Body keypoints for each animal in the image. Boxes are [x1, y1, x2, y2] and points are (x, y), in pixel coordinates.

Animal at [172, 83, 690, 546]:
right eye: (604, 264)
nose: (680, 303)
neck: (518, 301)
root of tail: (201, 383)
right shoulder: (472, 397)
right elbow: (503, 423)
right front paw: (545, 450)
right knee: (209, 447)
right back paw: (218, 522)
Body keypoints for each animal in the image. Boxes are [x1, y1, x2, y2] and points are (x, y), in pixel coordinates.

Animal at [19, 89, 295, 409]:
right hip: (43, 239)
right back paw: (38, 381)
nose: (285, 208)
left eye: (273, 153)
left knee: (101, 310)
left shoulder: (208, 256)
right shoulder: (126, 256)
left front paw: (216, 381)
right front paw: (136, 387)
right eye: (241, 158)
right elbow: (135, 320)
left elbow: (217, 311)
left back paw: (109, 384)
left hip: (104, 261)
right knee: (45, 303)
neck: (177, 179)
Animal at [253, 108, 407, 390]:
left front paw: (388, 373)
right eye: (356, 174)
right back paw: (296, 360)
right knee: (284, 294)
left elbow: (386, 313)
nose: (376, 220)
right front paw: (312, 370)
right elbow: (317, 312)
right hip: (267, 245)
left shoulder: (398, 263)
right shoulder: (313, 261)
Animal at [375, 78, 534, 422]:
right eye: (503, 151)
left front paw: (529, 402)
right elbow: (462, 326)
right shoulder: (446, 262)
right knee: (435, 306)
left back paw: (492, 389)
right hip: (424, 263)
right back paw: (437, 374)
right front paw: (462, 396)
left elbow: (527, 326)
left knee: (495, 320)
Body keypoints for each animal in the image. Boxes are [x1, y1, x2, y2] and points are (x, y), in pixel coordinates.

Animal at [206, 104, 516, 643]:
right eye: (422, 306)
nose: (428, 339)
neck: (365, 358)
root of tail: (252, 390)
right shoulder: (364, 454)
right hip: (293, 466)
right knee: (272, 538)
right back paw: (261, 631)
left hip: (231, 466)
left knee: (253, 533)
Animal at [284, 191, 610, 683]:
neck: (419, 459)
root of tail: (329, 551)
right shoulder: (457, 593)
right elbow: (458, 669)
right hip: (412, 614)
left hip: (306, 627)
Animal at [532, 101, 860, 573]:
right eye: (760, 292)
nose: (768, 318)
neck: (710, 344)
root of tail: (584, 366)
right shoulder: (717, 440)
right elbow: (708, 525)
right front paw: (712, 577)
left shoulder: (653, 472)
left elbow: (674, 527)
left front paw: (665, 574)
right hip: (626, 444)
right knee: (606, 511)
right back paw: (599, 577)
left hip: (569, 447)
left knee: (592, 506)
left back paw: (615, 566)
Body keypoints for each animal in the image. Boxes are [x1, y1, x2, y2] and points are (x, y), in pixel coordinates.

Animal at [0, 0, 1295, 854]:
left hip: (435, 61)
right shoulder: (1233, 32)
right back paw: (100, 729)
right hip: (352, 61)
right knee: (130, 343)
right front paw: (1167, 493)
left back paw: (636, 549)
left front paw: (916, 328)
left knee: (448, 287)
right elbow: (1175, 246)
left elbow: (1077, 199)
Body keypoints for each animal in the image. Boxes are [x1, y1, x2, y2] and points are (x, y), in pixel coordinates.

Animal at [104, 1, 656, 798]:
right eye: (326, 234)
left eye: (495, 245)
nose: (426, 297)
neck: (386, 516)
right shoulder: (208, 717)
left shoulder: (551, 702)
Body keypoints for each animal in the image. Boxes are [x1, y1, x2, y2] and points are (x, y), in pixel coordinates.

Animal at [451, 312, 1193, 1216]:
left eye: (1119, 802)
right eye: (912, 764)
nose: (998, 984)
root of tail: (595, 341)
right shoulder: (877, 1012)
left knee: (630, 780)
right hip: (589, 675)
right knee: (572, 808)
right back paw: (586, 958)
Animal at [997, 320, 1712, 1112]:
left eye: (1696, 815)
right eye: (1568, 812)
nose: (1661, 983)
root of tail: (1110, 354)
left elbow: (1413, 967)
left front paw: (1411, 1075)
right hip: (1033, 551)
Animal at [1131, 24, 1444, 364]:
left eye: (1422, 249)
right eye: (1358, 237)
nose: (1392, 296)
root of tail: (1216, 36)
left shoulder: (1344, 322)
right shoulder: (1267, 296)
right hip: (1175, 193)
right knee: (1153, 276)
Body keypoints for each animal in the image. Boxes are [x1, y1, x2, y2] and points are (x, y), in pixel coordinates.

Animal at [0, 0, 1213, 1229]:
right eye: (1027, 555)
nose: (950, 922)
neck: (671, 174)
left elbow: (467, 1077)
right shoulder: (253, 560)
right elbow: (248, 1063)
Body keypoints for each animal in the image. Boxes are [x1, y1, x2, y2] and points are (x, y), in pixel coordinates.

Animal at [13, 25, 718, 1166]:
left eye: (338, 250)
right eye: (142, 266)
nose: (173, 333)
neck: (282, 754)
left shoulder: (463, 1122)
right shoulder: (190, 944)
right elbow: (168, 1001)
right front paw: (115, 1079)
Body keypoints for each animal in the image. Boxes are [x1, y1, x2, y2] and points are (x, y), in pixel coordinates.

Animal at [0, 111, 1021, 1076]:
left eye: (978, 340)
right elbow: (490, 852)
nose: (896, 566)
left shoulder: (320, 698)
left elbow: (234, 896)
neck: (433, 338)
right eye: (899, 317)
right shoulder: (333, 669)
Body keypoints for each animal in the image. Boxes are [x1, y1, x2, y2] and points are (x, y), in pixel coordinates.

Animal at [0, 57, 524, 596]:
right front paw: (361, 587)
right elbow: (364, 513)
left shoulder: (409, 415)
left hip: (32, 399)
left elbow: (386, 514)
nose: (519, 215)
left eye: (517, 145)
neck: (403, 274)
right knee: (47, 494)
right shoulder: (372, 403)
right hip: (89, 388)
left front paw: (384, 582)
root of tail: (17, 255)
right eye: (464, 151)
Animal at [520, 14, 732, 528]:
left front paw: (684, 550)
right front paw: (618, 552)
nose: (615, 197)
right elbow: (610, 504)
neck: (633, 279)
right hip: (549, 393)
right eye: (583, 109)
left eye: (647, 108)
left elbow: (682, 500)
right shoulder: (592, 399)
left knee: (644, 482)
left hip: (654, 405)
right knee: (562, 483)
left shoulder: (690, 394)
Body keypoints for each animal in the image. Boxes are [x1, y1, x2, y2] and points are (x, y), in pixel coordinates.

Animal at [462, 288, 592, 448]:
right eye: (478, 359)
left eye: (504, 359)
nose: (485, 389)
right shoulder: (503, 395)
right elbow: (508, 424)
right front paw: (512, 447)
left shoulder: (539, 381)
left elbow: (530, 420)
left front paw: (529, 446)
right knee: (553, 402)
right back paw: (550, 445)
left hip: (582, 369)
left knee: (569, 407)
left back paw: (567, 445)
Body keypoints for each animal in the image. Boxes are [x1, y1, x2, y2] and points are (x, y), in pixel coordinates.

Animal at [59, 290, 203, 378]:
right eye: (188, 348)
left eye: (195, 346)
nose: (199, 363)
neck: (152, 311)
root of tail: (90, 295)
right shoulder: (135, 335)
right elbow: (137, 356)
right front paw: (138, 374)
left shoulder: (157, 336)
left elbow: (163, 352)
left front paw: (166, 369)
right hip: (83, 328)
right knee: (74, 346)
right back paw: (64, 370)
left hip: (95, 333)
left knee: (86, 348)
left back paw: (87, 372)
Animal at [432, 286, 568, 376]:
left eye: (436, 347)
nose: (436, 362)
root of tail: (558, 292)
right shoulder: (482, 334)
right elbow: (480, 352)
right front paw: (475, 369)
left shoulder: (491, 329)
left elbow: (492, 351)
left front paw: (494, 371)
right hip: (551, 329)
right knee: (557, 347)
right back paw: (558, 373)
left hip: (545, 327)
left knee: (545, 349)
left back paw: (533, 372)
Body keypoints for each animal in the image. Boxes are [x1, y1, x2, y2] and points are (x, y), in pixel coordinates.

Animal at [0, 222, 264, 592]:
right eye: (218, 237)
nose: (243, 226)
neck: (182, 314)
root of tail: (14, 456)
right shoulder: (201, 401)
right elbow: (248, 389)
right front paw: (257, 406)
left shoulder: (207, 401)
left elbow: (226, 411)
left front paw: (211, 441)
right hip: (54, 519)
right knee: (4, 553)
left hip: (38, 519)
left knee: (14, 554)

-=-=-

■ TASK TO COMPLETE
All that is wanted is a faithful reproduction of the line above with "right hip: (83, 328)", the line with "left elbow: (492, 351)", and every line in between.

■ RESULT OF THIS EXERCISE
right hip: (83, 328)
right knee: (74, 346)
right back paw: (64, 370)
left hip: (95, 333)
left knee: (86, 348)
left back paw: (87, 372)
Animal at [432, 286, 568, 376]:
left eye: (436, 347)
nose: (436, 362)
root of tail: (558, 292)
right shoulder: (482, 334)
right elbow: (480, 352)
right front paw: (475, 369)
left shoulder: (491, 329)
left elbow: (492, 351)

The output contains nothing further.